Reports from the Treasury and Foreign Affairs Committees in the other place share the gloomy prognosis of a no-deal scenario. The noble Viscount, Lord Ridley, who is not in his place, claims there is a difference between a chaotic no deal and an orderly one, but that latter is surely a contradiction in terms. No deal means disorder. As the Foreign Affairs Committee of the other place said,

“a complete breakdown in negotiations represents a very destructive outcome leading to mutually assured damage for the EU and the UK”.

So it is not just our own Select Committee that has these fears.

As my noble friend Lord Wallace of Saltaire said, it often seems as if the Brexiteer ultras ardently desire no deal. Indeed, John Longworth of Leave Means Leave told the committee, it,

“may well be the very best deal”.

That would be the purest, starkest expression of their liberation theology. With one bound we are free—free to plummet to the bottom of the cliff. But their fantasy dogma is totally divorced from the real interests of the people of this country—their prosperity, security and ability to travel and connect.

The report well documents the costs and horrific disruption of an abrupt, chaotic Brexit, with many specific examples. People stand to lose their jobs, see their food bills shoot up and find their lives badly affected in myriad ways.

The CBI also highlighted a very important point. While the UK might have enshrined EU law domestically, through retained status under the European Union (Withdrawal) Bill, that does not deliver the reciprocal recognition—whether for aviation agreements, car specifications or data standards—that is so vital. The noble Lord, Lord True, completely overlooked this. When Michel Barnier told the committee that there would be consequences in multiple areas, from the capacity of British planes to land in Europe to that of dogs and cats to cross the channel, it was surely this reciprocity that he had in mind.

The other vital point, overlooked either deliberately or ignorantly by the hard Brexiteers who gaily envisage that falling off the EU cliff edge means the warm embrace of the WTO, is that 80% of our economy is dependent on services, which are hardly touched by WTO commitments. In any case, we know that that parachutage into the WTO is complicated by the certainty that other WTO member states would seek to reopen tariff rate quotas. If we withdraw, we will also no longer benefit from 40 free-trade agreements from March 2019. Even if transition means that we are applying EU single market and customs union rules domestically, we will be a third country outside the EU, as the Commission has pointed out. However, we will continue to apply EU external tariffs by virtue of continuing in the customs union in transition. So our car manufacturers would face an 8% tariff in trying to export to South Korea, but South Korean exporters would continue to benefit from tariff-free preferential access to our market. The solution, of course, is to extend the Article 50 timeframe.

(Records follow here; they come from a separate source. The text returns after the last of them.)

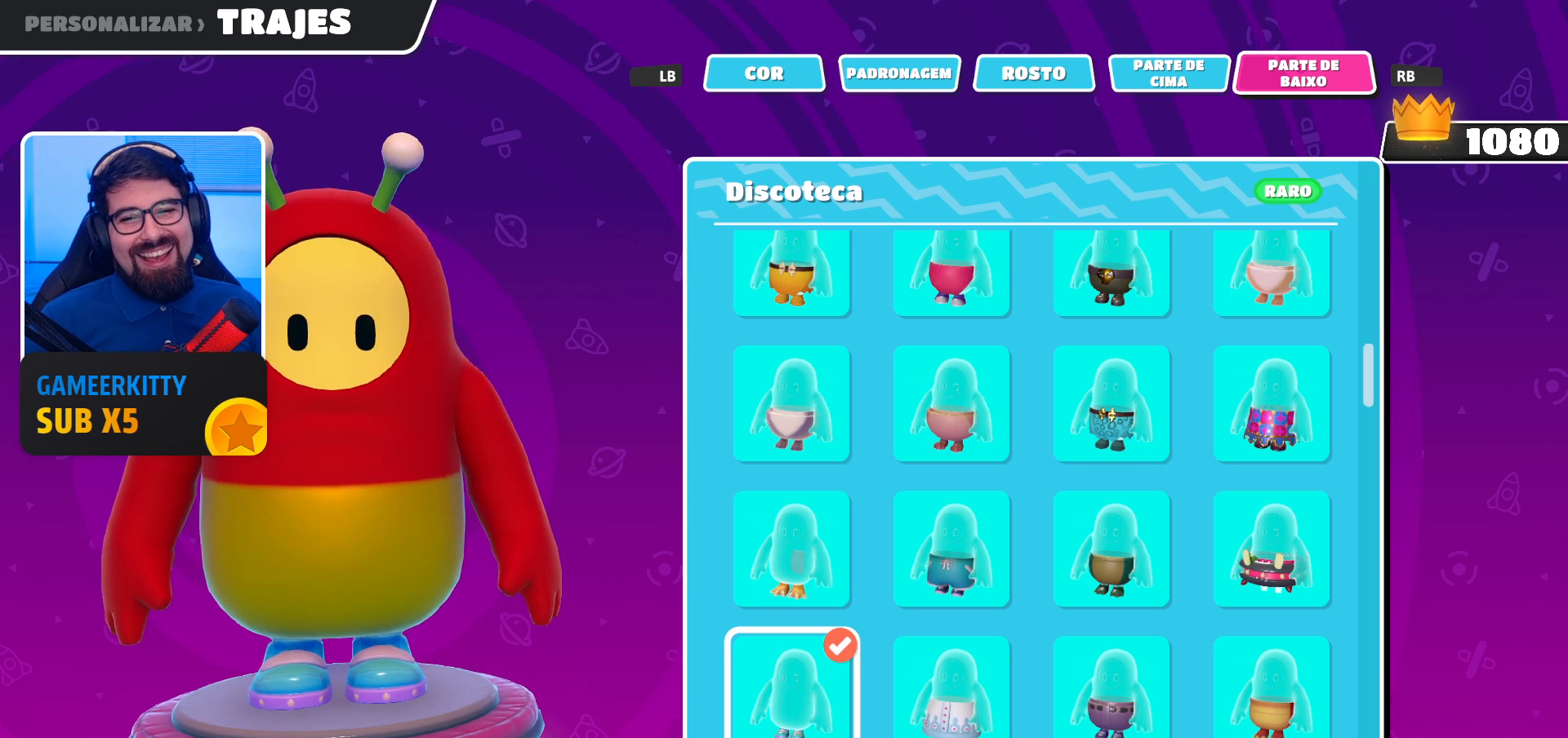
{"buttons": [], "left_stick": "center", "right_stick": "center", "events": []}
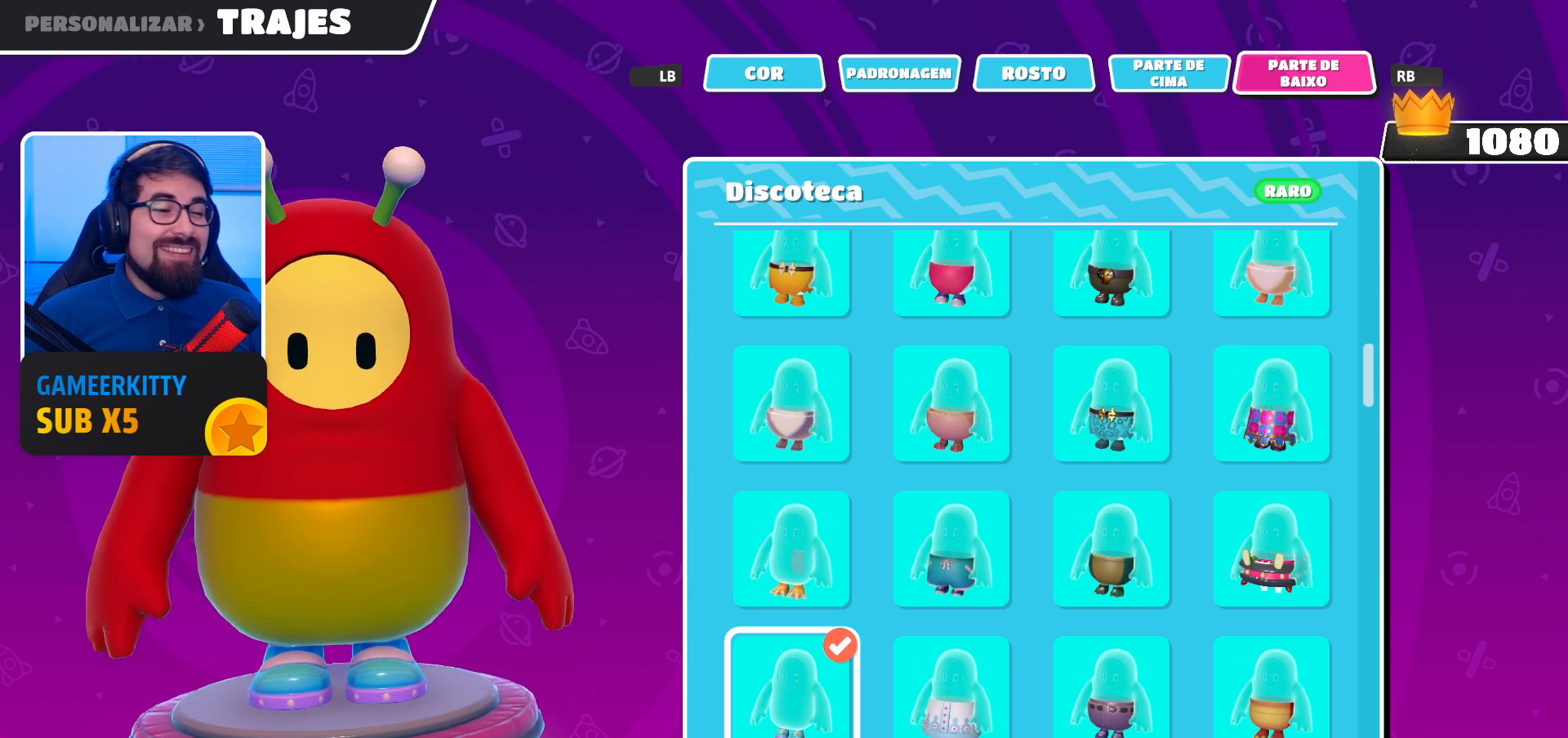
{"buttons": [], "left_stick": "center", "right_stick": "center", "events": []}
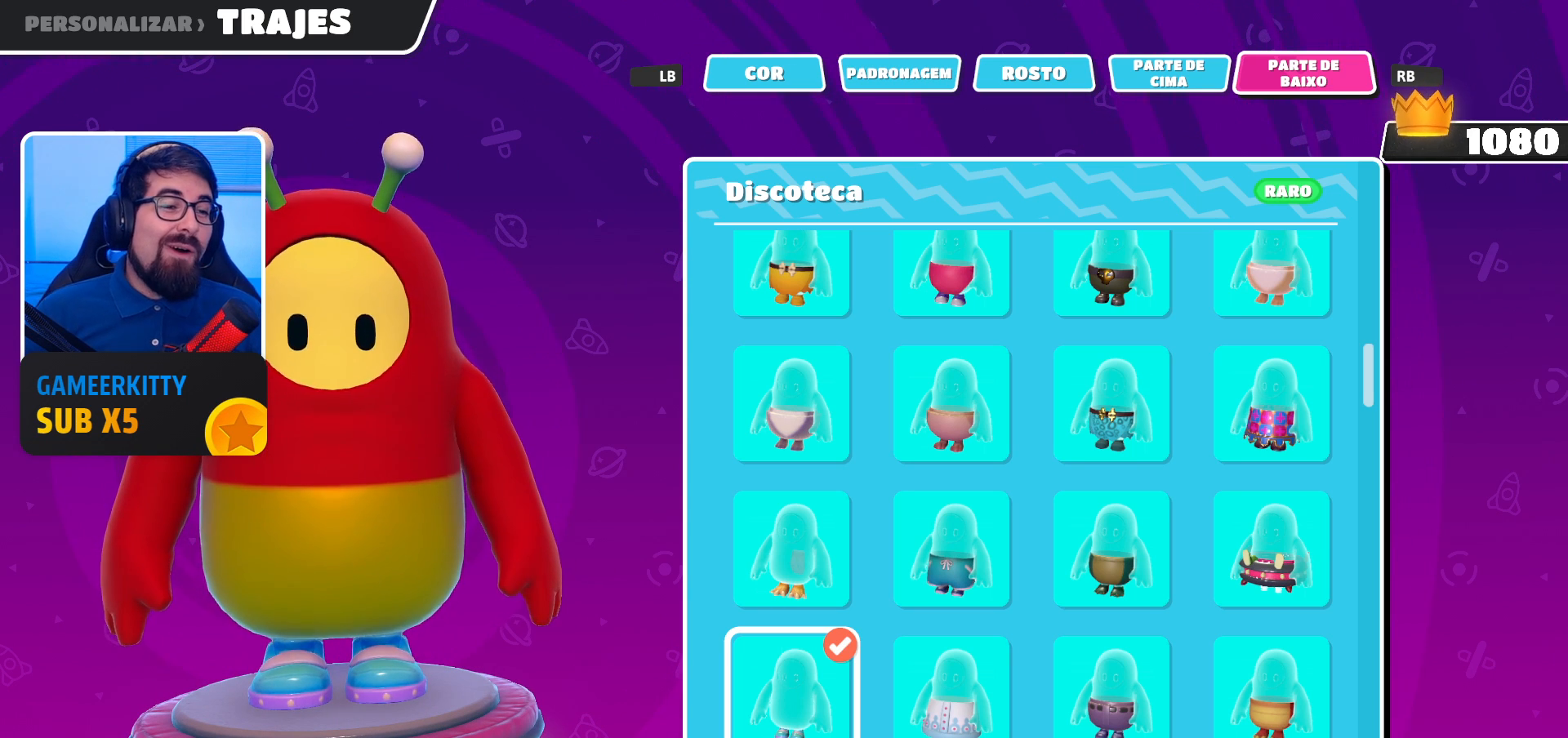
{"buttons": [], "left_stick": "center", "right_stick": "center", "events": []}
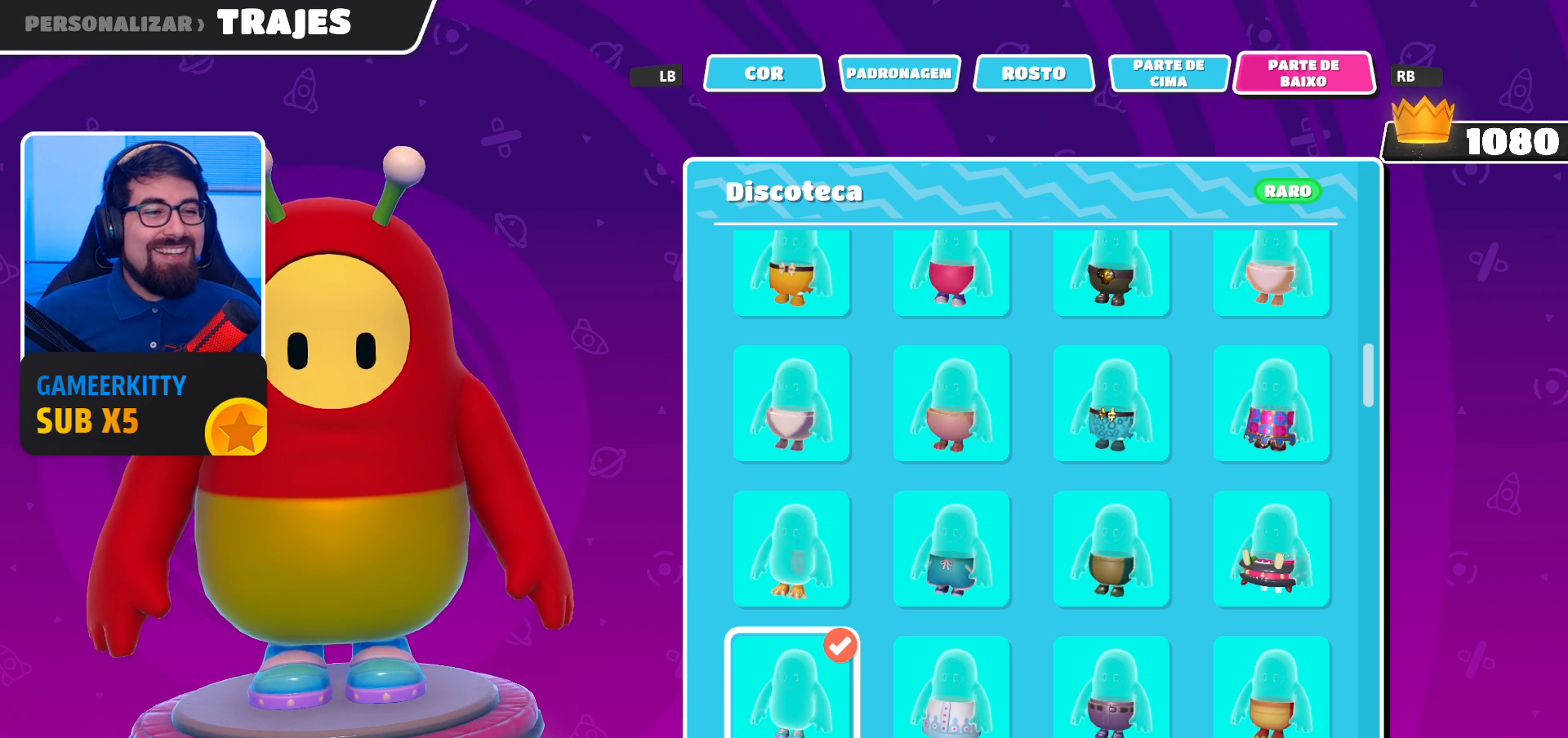
{"buttons": [], "left_stick": "center", "right_stick": "center", "events": []}
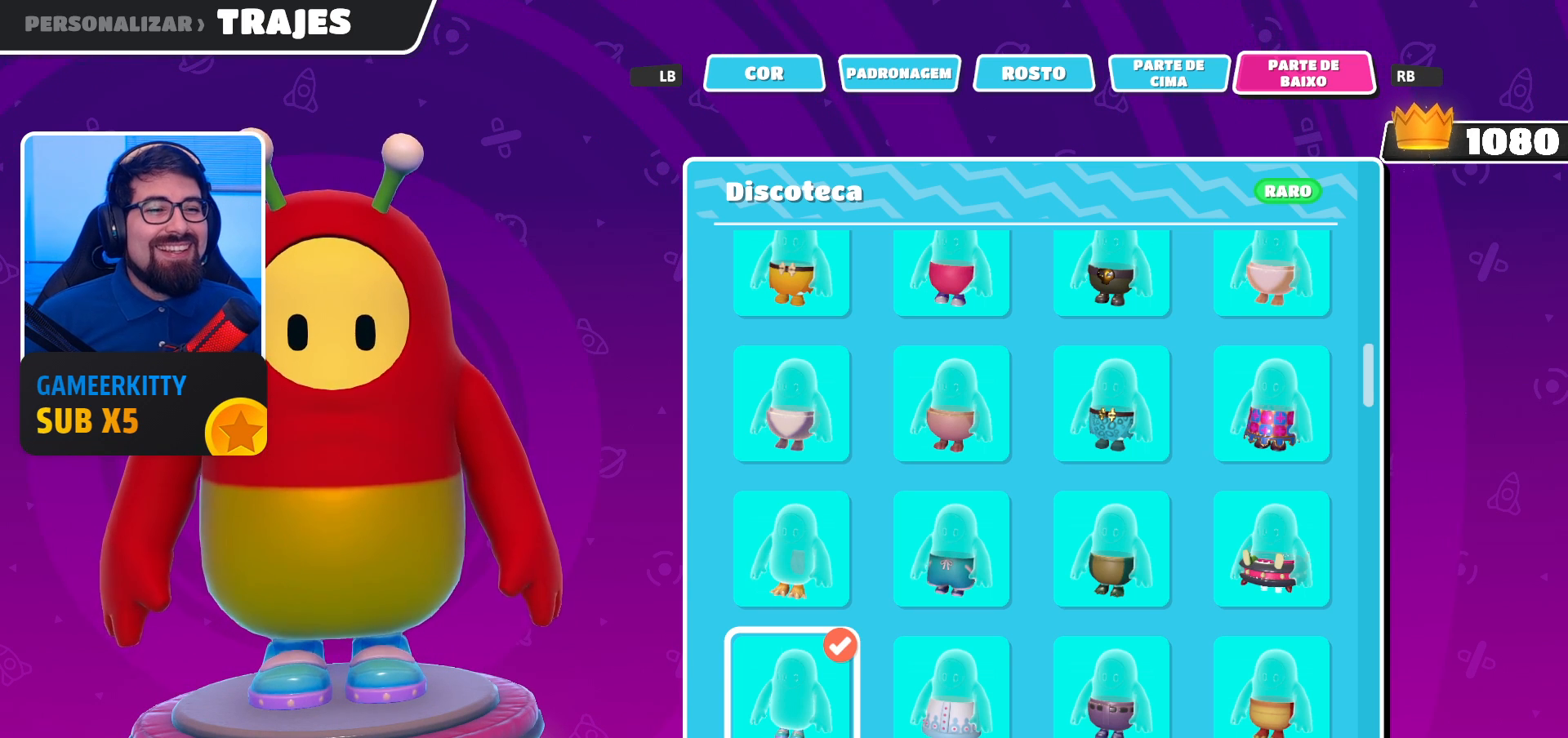
{"buttons": [], "left_stick": "center", "right_stick": "center", "events": []}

The harmful consequences would not just be economic, or in industry sectors such as transport, freight, medicines, chemicals, the digital economy, cars, financial services, food and agriculture and universities, alarming as those are. There would, as the noble Lord, Lord Blair, has just pointed out, be serious damage to this country’s security through an abrupt wrenching of the UK out of co-operation on counterterrorism, policing and law enforcement—including data exchange—foreign policy, judicial networks and nuclear co-operation. Indeed, just this morning the EU Justice Sub-Committee heard the opinion of the president of the EFTA Court. He believed that there was no way we could continue in the European arrest warrant if we did not accept the continuing jurisdiction of the Luxembourg court and EU law. So much for a Conservative Party which wants to be tough on crime.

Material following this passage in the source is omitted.